Aperture #218 – Editors’ Note

The following note first appeared in Aperture magazine #218, Spring 2015. Subscribe here to read it first, in print or online.


Minor White, Tom Murphy, San Francisco, 1948, No. 8 from the series The Temptation of St. Anthony Is Mirrors, sequenced 1948 © Trustees of Princeton University, and courtesy the Minor White Archive, Princeton University Art Museum

Minor White, Tom Murphy, San Francisco, 1948, No. 9 from the series The Temptation of St. Anthony Is Mirrors, sequenced 1948 © Trustees of Princeton University, and courtesy the Minor White Archive, Princeton University Art Museum


Why an issue on queer photography? The going narrative states that, after the culture wars of the early 1990s, we moved into an era in which sexual difference mattered progressively less, when the fight against AIDS no longer defined the gay community, and when same-sex marriage had been approved in many parts of the United States and in a handful of countries around the world.
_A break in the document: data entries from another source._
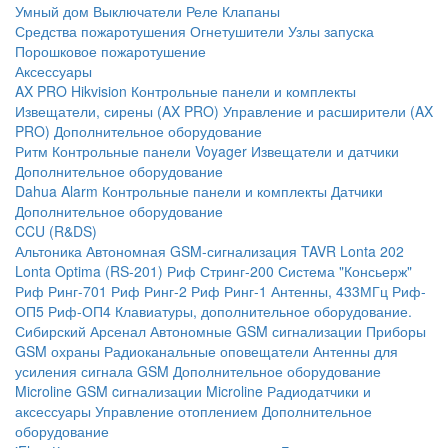
Умный дом
Выключатели
Реле
Клапаны
Средства пожаротушения
Огнетушители
Узлы запуска
Порошковое пожаротушение
Аксессуары
AX PRO Hikvision
Контрольные панели и комплекты
Извещатели, сирены (AX PRO)
Управление и расширители (AX
PRO)
Дополнительное оборудование
Ритм
Контрольные панели
Voyager
Извещатели и датчики
Дополнительное оборудование
Dahua Alarm
Контрольные панели и комплекты
Датчики
Дополнительное оборудование
CCU (R&DS)
Альтоника
Автономная GSM-сигнализация TAVR
Lonta 202
Lonta Optima (RS-201)
Риф Стринг-200
Система "Консьерж"
Риф Ринг-701
Риф Ринг-2
Риф Ринг-1
Антенны, 433МГц
Риф-
ОП5
Риф-ОП4
Клавиатуры, дополнительное оборудование.
Сибирский Арсенал
Автономные GSM сигнализации
Приборы
GSM охраны
Радиоканальные оповещатели
Антенны для
усиления сигнала GSM
Дополнительное оборудование
Microline
GSM cигнализации Microline
Радиодатчики и
аксессуары
Управление отоплением
Дополнительное
оборудование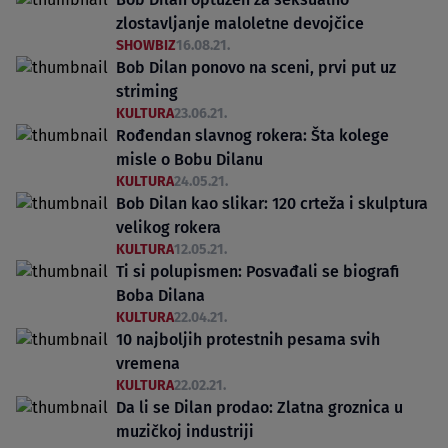
zlostavljanje maloletne devojčice
SHOWBIZ
16.08.21.
Bob Dilan ponovo na sceni, prvi put uz
striming
KULTURA
23.06.21.
Rođendan slavnog rokera: Šta kolege
misle o Bobu Dilanu
KULTURA
24.05.21.
Bob Dilan kao slikar: 120 crteža i skulptura
velikog rokera
KULTURA
12.05.21.
Ti si polupismen: Posvađali se biografi
Boba Dilana
KULTURA
22.04.21.
10 najboljih protestnih pesama svih
vremena
KULTURA
22.02.21.
Da li se Dilan prodao: Zlatna groznica u
muzičkoj industriji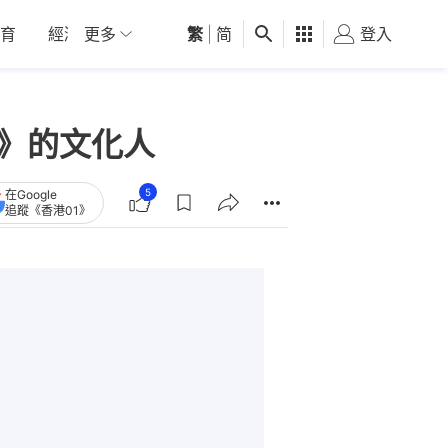
育
經濟
更多
01深圳
繁
觀點
|
简
健康
好食玩飛
登入
女
志》的文化人
5
在Google
追蹤《香港01》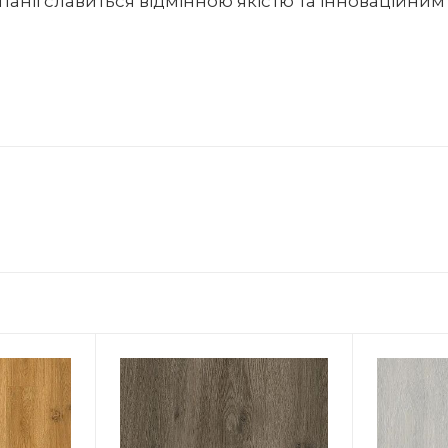
аніі славиться відмінною якістю та інноваційни
на
Мінімальна ціна
Мін
1100.00
11
ціна
Максимальна ціна
Мак
1100.00
11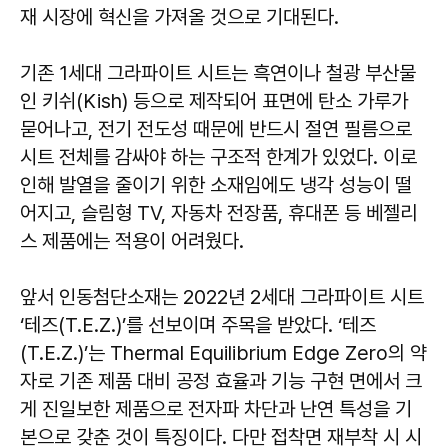
재 시장에 혁신을 가져올 것으로 기대된다.
기존 1세대 그라파이트 시트는 흑연이나 철광 부산물
인 키쉬(Kish) 등으로 제작되어 표면에 탄소 가루가
묻어나고, 전기 전도성 때문에 반드시 절연 필름으로
시트 전체를 감싸야 하는 구조적 한계가 있었다. 이로
인해 발열을 줄이기 위한 소재임에도 냉각 성능이 떨
어지고, 슬림형 TV, 자동차 전장품, 휴대폰 등 베젤리
스 제품에는 적용이 어려웠다.
앞서 인동첨단소재는 2022년 2세대 그라파이트 시트
‘테즈(T.E.Z.)’를 선보이며 주목을 받았다. ‘테즈
(T.E.Z.)’는 Thermal Equilibrium Edge Zero의 약
자로 기존 제품 대비 공정 효율과 기능 구현 면에서 크
게 진일보한 제품으로 전자파 차단과 난연 특성을 기
본으로 갖춘 것이 특징이다. 다만 접착면 재부착 시 시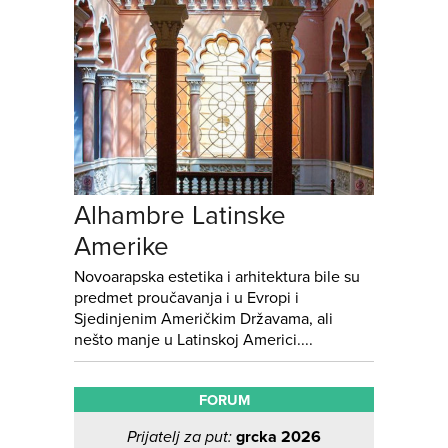
Alhambre Latinske
Amerike
Novoarapska estetika i arhitektura bile su
predmet proučavanja i u Evropi i
Sjedinjenim Američkim Državama, ali
nešto manje u Latinskoj Americi....
FORUM
Prijatelj za put:
grcka 2026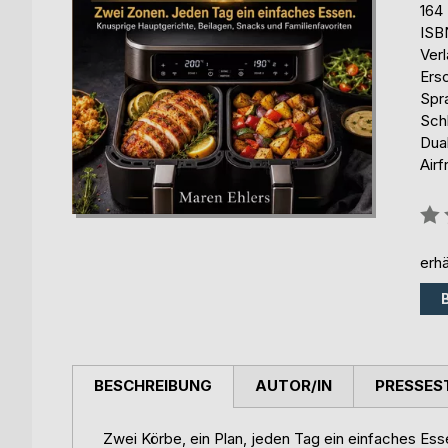
164
ISB
Ver
Ers
Spr
Sch
Dua
Air
Bew
0%
erhä
BESCHREIBUNG
AUTOR/IN
PRESSES
Zwei Körbe, ein Plan, jeden Tag ein einfaches Ess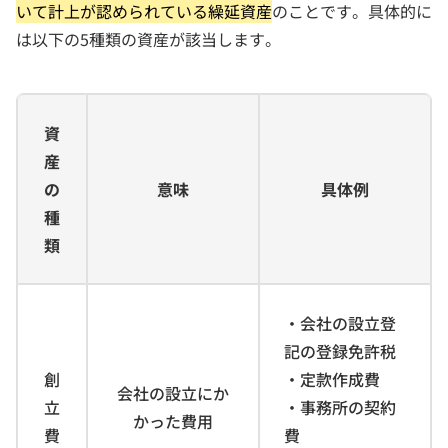
いて計上が認められている繰延資産
のことです。具体的に
は以下の5種類の資産が該当します。
資
産
の
意味
具体例
種
類
・会社の設立登
記の登録免許税
創
・定款作成費
会社の設立にか
立
・事務所の契約
かった費用
費
費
But considering the volume of recent photography we’ve encountered that is pointedly engaged with questions of queer identity and experiences—as well as work by curators and writers who are revisiting past figures and projects—it seems that queer is back on the agenda, or rather, that it never left. The public conversation about what it means to be queer (which arguably began with Stonewall in 1969) has evolved and remains not only relevant but also necessary to continue. As photographer Catherine Opie notes, “Queer photographers these days are not necessarily identifying in singular identity terms; they are interested in being part of a political discourse about how radically life has changed over the past three decades.”

One radical difference is globalization. Thirty years ago, in an effort to make her own community visible, American photographer Joan E. Biren traveled the United States and Canada presenting a slide-show history of photography foregrounding lesbians as both artist and subject. Today, Zanele Muholi cites Biren’s groundbreaking project as a key influence on her ongoing work to create a visual record of South Africa’s lesbian community, many of whom have suffered discrimination and violence. Such cross-generational dialogue threads this issue as younger photographers probe the past to engage queer archives and histories. Dean Sameshima appropriates old physique and cruising imagery from a time of secret codes and clandestine existence, a period the artist himself never experienced. This time was one that San Francisco–based photographer Hal Fischer codified in his 1977 project Gay Semiotics, revisited in these pages.

Kevin Moore introduces David Benjamin Sherry’s brashly colored landscapes, which invoke iconic American photographers, including Carleton Watkins, Edward Weston, and Minor White, Aperture’s founding editor. The subject of White’s sexuality was explored in last year’s Getty Museum exhibition that featured the little-known 1948 handmade book, The Temptation of St. Anthony Is Mirrors, an early homoerotic series of White’s student-model. Two images from this project appear above, and on the occasion of this issue, we have republished Moore’s 2008 essay, “Cruising and Transcendence in the Photographs of Minor White,” on our website (aperture.org/minorwhite218).

Queer perspectives continue to offer essential counterpoints to the dominant heteronormative (and patriarchal) paradigm. Vince Aletti sums this idea up best in his contribution when he writes: “Queer doesn’t have a look, a size, a sex. Queer resists boundaries and refuses to be narrowly defined.” This idea is evident in A.L. Steiner’s anarchic collages, which playfully grapple with our moment of economic and environmental crisis, in K8 Hardy’s series of self-portraits that confound gendered tropes and play with conventions of fashion photography, and in Shannon Michael Cane’s survey of queer independent publishing. And working in a very different sociopolitical and cultural context, Ren Hang, a young Chinese photographer whose work appears on our cover, has garnered a following in his country while stirring controversy. In his raw, playful images, nudity is the norm, and sexual preference and gender begin to feel irrelevant. While Hang doesn’t identify as part of a specific queer scene or movement in China (and the term queer doesn’t entirely translate there), his provocative and weirdly beautiful images seem to be emblematic of the contemporary idea that gender and sexuality are fluid—pointing toward a future (and, for some, a present) in which traditional dichotomies of gender and sexuality no longer apply.